I then changed schools to a full-uniform 'ethos' where the students effectively felt shut into a regime of imposed discipline and no sense of self-worth. Not surprisingly, everyone was intent on doing the minimum to stay out of trouble & get minimum pass grades, but the notions of 'achievement' and 'pride' were non-existent.
I cannot see the concrete link between Gove's uniform 'ethos' policy and 'higher standards'.
Ok blazers are a good thing for all sorts of reasons, but surely there are more important matters.
To my mind of enormous importance to the English voter and to the Conservative party, is the resolution of the West Lothian question.
Until that is resolved the English will not have a true democracy. We know that there are a substantial number of Scots in the English parliament, who regularly vote in line with the orders of the Labour Whips, on matters irrelevant to their own Scottish constituencies.
The media seem not to be interested in this subject - only in continuing to demonise the Tories.
Coats and ties?
Here on the $un Coast of Flori-duh, I rarely wear coats and ties, even when I'm NOT on the beach sipping rum with a laptop. Personally I've always viewed coats and collared shirts as little more than dog collars for corp-rat kulture. And the tie is the leash!
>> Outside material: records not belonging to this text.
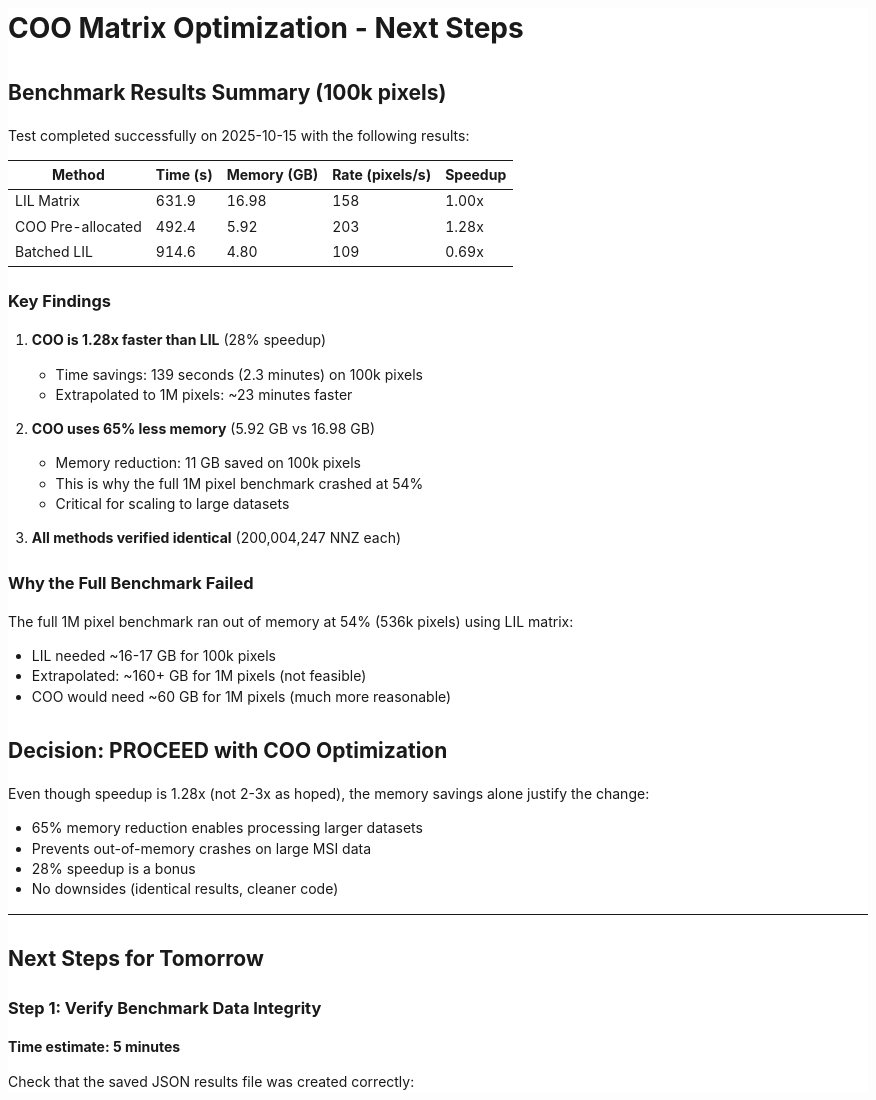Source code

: # COO Matrix Optimization - Next Steps

## Benchmark Results Summary (100k pixels)

Test completed successfully on 2025-10-15 with the following results:

| Method            | Time (s) | Memory (GB) | Rate (pixels/s) | Speedup |
|-------------------|----------|-------------|-----------------|---------|
| LIL Matrix        | 631.9    | 16.98       | 158             | 1.00x   |
| COO Pre-allocated | 492.4    | 5.92        | 203             | 1.28x   |
| Batched LIL       | 914.6    | 4.80        | 109             | 0.69x   |

### Key Findings

1. **COO is 1.28x faster than LIL** (28% speedup)
   - Time savings: 139 seconds (2.3 minutes) on 100k pixels
   - Extrapolated to 1M pixels: ~23 minutes faster

2. **COO uses 65% less memory** (5.92 GB vs 16.98 GB)
   - Memory reduction: 11 GB saved on 100k pixels
   - This is why the full 1M pixel benchmark crashed at 54%
   - Critical for scaling to large datasets

3. **All methods verified identical** (200,004,247 NNZ each)

### Why the Full Benchmark Failed

The full 1M pixel benchmark ran out of memory at 54% (536k pixels) using LIL matrix:
- LIL needed ~16-17 GB for 100k pixels
- Extrapolated: ~160+ GB for 1M pixels (not feasible)
- COO would need ~60 GB for 1M pixels (much more reasonable)

## Decision: PROCEED with COO Optimization

Even though speedup is 1.28x (not 2-3x as hoped), the memory savings alone justify the change:
- 65% memory reduction enables processing larger datasets
- Prevents out-of-memory crashes on large MSI data
- 28% speedup is a bonus
- No downsides (identical results, cleaner code)

---

## Next Steps for Tomorrow

### Step 1: Verify Benchmark Data Integrity
**Time estimate: 5 minutes**

Check that the saved JSON results file was created correctly:

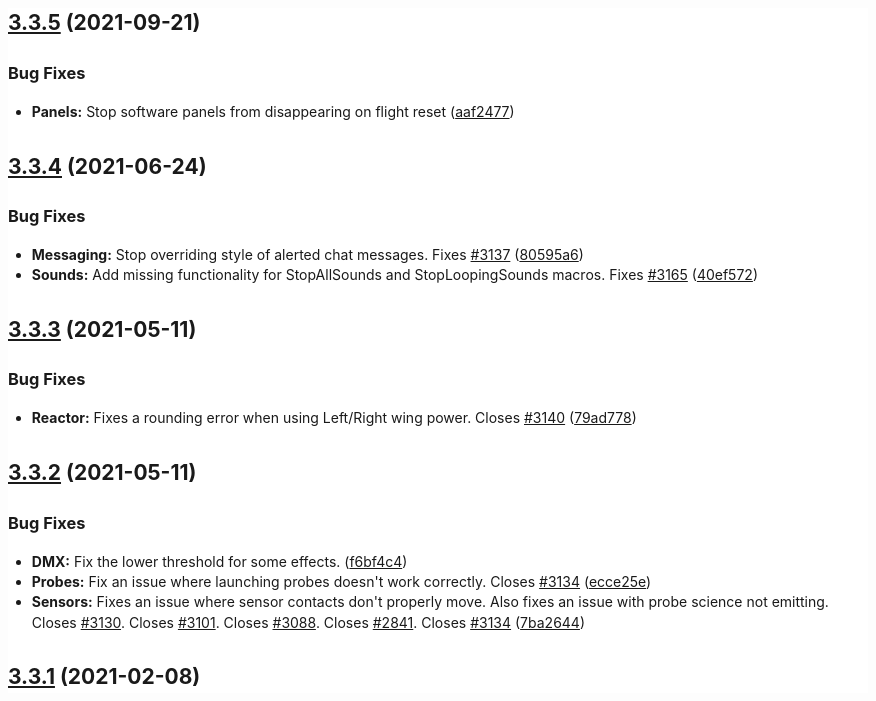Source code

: ## [3.3.5](https://github.com/Thorium-Sim/thorium/compare/3.3.4...3.3.5) (2021-09-21)


### Bug Fixes

* **Panels:** Stop software panels from disappearing on flight reset ([aaf2477](https://github.com/Thorium-Sim/thorium/commit/aaf2477173a9e224e8103f1c64d4d3cd80d7a49f))

## [3.3.4](https://github.com/Thorium-Sim/thorium/compare/3.3.3...3.3.4) (2021-06-24)


### Bug Fixes

* **Messaging:** Stop overriding style of alerted chat messages. Fixes [#3137](https://github.com/Thorium-Sim/thorium/issues/3137) ([80595a6](https://github.com/Thorium-Sim/thorium/commit/80595a6769edce0f431a03564f3758f287796e6e))
* **Sounds:** Add missing functionality for StopAllSounds and StopLoopingSounds macros. Fixes [#3165](https://github.com/Thorium-Sim/thorium/issues/3165) ([40ef572](https://github.com/Thorium-Sim/thorium/commit/40ef572883089916fece2fc1de30eccdc66b670a))

## [3.3.3](https://github.com/Thorium-Sim/thorium/compare/3.3.2...3.3.3) (2021-05-11)


### Bug Fixes

* **Reactor:** Fixes a rounding error when using Left/Right wing power. Closes [#3140](https://github.com/Thorium-Sim/thorium/issues/3140) ([79ad778](https://github.com/Thorium-Sim/thorium/commit/79ad778de1a6eb1d7a3859c24f09577b5401cee6))

## [3.3.2](https://github.com/Thorium-Sim/thorium/compare/3.3.1...3.3.2) (2021-05-11)


### Bug Fixes

* **DMX:** Fix the lower threshold for some effects. ([f6bf4c4](https://github.com/Thorium-Sim/thorium/commit/f6bf4c46d358039ea415d3c8e6ff18a623d5c8a5))
* **Probes:** Fix an issue where launching probes doesn't work correctly. Closes [#3134](https://github.com/Thorium-Sim/thorium/issues/3134) ([ecce25e](https://github.com/Thorium-Sim/thorium/commit/ecce25e076819eba2d1b8a947a368853768fdb47))
* **Sensors:** Fixes an issue where sensor contacts don't properly move. Also fixes an issue with probe science not emitting. Closes [#3130](https://github.com/Thorium-Sim/thorium/issues/3130). Closes [#3101](https://github.com/Thorium-Sim/thorium/issues/3101). Closes [#3088](https://github.com/Thorium-Sim/thorium/issues/3088). Closes [#2841](https://github.com/Thorium-Sim/thorium/issues/2841). Closes [#3134](https://github.com/Thorium-Sim/thorium/issues/3134) ([7ba2644](https://github.com/Thorium-Sim/thorium/commit/7ba2644c6ae9afc2d99670fb165474811be7e497))

## [3.3.1](https://github.com/Thorium-Sim/thorium/compare/3.3.0...3.3.1) (2021-02-08)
Blazers in all schools: well, this smacks of the impossibility of making silk purses out of sows' ears. Gove has got the causative relationships completely wrong: The best schools whether private, or in the largely failed state comprehensive system, are populated by relatively intelligent, educable children. The 'complaint' from those with chips on their shoulders is that the best comprehensives are in middle-class areas. Intelligence is highly correlated with Socio-economic status; it is also negatively correlated with poverty and delinquency. Merely putting a blazer on an unintelligent pupil from a dysfunctional familial background won't cause them to achieve educationally. Intelligence is largely fixed after all. I suspect they would destroy it, and continue to vandalise their environment etc.